Reduced secretion of hydrochloric acid in the stomach during treatment with esomeprazole and other proton pump inhibitors may lead to decreased or increased absorption of drugs whose absorption depends on environmental acidity.
With simultaneous use of omeprazole and saquinavir, an increase in the plasma concentration of saquinavir was noted.
With simultaneous use of esomeprazole and tacrolimus, an increase in the plasma concentration of tacrolimus was noted.
In some patients, an increase in methotrexate concentration was noted when used concomitantly with proton pump inhibitors. When using high doses of methotrexate, the possibility of temporary discontinuation of esomeprazole should be considered.
Studies evaluating the short-term concomitant use of esomeprazole and naproxen or rofecoxib did not reveal a clinically significant pharmacokinetic interaction.
There is evidence that concomitant use of esomeprazole with clarithromycin, which inhibits the CYP3A4 isoenzyme, leads to a 2-fold increase in the AUC value of esomeprazole. Concomitant use of esomeprazole and a combined inhibitor of CYP3A4 and CYP2C19 isoenzymes, for example, voriconazole, may lead to a more than 2-fold increase in the AUC value for esomeprazole.

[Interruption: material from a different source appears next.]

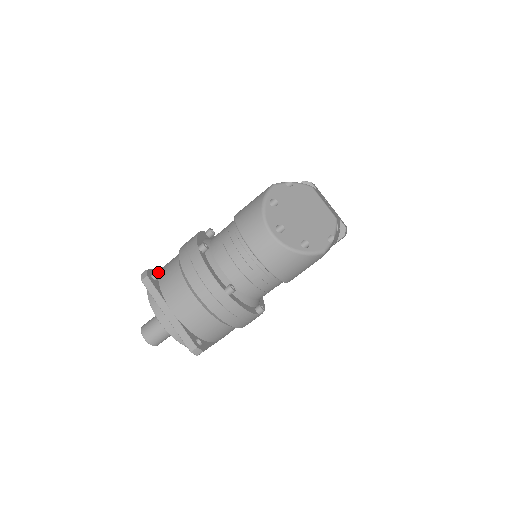
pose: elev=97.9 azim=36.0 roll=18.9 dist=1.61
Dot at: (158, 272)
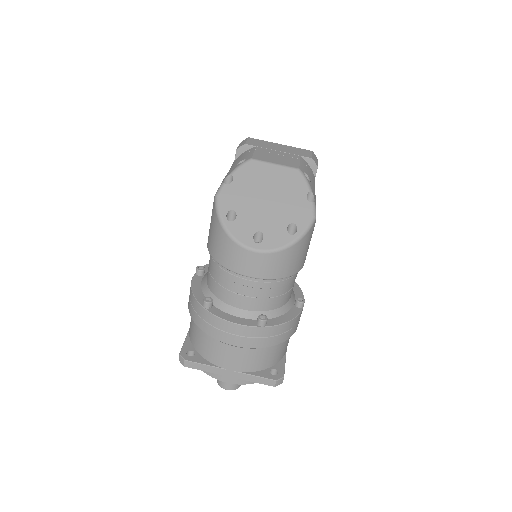
Dot at: (190, 342)
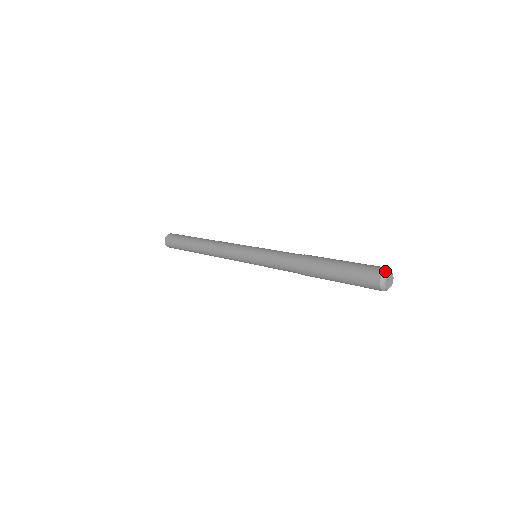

Drugs that induce CYP2C19 and CYP3A4 isoenzymes, such as rifampicin and St. John’s wort preparations, when used concomitantly with esomeprazole, may lead to a decrease in the plasma concentration of esomeprazole due to accelerated metabolism.
Storage Conditions
Store at 2°C (36°F) to 25°C (77°F). Keep in original packaging, protected from light. Keep out of reach of children.
Dispensing Status
Rx Only
Important Safety Information
This information is for educational purposes only and does not replace professional medical advice. Always consult your doctor before use. Dosage and side effects may vary. Use only as prescribed.